Message from the Chair

“You’re studying English? What can you do with that?” You’ve all heard that question, may have even asked it yourself. And whether it’s asked with honest curiosity or thinly veiled contempt, it’s a fair one: in our STEM-focussed, wired world, what is the value of engaging in Literary and Cultural Studies? What can you do with that?

Well, let’s start with what you’ll do while pursuing your degree with us. You will learn how to absorb and evaluate information so as to share it with a broad spectrum of potential audiences; you will develop a capacity to think and speak and write critically, sensitively, and creatively; you will acquire a capacity to adapt and perform as new data emerges and becomes relevant. From the retail sector to government to the highest echelons of entities working to bring yet-to-be-imagined technologies to the public, what are sometimes called “soft skills” are in demand, now more than ever.

In courses exploring the emergence of the idea of “nationhood” in the Early Modern Period, the avant-garde in Canadian language arts, or the role of journalism in shaping our experiences of and engagement with the worlds in which we live–to provide just three examples of the dozens of courses we offer–we practice, model, and teach these skills.
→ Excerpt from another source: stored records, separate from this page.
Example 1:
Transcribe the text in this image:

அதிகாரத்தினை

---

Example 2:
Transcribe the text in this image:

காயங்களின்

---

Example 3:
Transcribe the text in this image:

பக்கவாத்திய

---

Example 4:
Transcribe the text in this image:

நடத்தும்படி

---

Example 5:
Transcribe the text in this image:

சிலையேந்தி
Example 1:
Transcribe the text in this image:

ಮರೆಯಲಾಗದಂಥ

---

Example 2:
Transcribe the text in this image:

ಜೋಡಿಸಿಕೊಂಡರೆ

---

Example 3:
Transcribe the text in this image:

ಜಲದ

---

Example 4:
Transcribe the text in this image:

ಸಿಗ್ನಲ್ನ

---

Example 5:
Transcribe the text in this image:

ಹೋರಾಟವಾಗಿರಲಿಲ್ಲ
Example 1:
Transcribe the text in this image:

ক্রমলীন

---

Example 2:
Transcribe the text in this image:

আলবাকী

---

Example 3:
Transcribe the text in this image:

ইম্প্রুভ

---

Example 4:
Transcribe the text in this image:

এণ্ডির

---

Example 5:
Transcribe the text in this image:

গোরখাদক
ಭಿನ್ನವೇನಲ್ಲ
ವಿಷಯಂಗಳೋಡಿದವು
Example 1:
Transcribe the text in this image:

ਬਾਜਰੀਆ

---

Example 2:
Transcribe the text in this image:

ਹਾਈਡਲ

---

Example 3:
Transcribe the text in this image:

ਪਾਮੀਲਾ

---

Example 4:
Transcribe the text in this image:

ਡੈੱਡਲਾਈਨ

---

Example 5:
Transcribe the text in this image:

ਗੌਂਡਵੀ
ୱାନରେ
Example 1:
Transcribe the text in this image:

Whether you are studying Shakespearean Tragedy or Modernist Poetry, Medieval Women’s Writing or Speculative Fiction, the Eighteenth-Century Novel or Critical Race Theory, you are engaged in the process of absorbing, evaluating, and communicating information; of debating, defending, and sometimes discarding ways of thinking and seeing; of developing and sharpening your critical writing and speaking skills. Can you imagine a job, a company, a field that wouldn’t want someone who could do those things?

And you learn to do all of this while engaging a passion for ideas, texts, and authors, for language use in all of its myriad forms. We are eager to share with you our favourite authors and texts, the ideas and contexts that have shaped the world as we know it; we are just as eager to learn from you about the ones that you love, too.

Our programs are designed so that you get to study literature and theory from a range of time periods and genres, while still leaving room for you to follow the specific interests that you bring with you or discover while you are here. In addition to the traditional study of English Literature (ENGL, both Honours and 3-Year programs), we also have an English and Creative Writing program (ENCW, Honours only), which offers students the opportunity to study literature and to participate in workshop-style classes to hone their creative writing skills in poetry, fiction, and non-fiction; and degree options in Writing, Rhetoric, and Discourse Studies (WRDS, Honours and 3-Year programs), where students can study rhetorical theory, its histories, and its applications.

Many of these degree options can be combined with programs from other disciplines as well, allowing you to tailor your degree to your specific interests and goals. Students interested in any of these programs should make an application through OUAC (Ontario Universities Application Centre) to Brock University for the English Language and Literature (BEN).

The Department also is home to student groups such as the English Students’ Association and the
Creative Writers Club. These student-led organizations arrange different activities and events, providing opportunities for students to become part of an engaged community.

For the 2020-21 academic year, we will be running the following first-year courses:

  • ENGL 1F91 English Literature: Tradition and Innovation provides a survey of English Literature from the Medieval Period to the present; it will be taught by Dr Mathew Martin, who also serves as Director of the PhD Program in Interdisciplinary Humanities;
  • ENGL 1F95 Literature in English: Forms, Themes, and Approaches focusses primarily on texts from the nineteenth- and twentieth- century; it will be taught by Dr James Allard, current Chair of the Department;
  • WRDS 1F90 Writing, Rhetoric, and Discourse Studies: An Introduction explores histories and theories of rhetoric and writing as well as writing practices in different media and for different audiences and will be taught by Dr Andrew Pendakis; who has been instrumental in developing the Honours degree in Writing, Rhetoric, and Discourse Studies.

As you can see from the information provided here, we take first-year instruction seriously in our Department, refusing to see the teaching of first-year classes as somehow “less important” than other pursuits: that our first-year courses should be taught by talented, dedicated, core faculty is one of our most long-standing and firmly held beliefs.

Our programs offer what we think is the best of both worlds: the structure to ensure that you have the breath and depth of training required to meet the changing and increasingly demanding challenges of the world in which you live, and the freedom to follow the path through that structure that best engages your interests and passions.

So what can you do with that? The real question is, what can YOU do with that?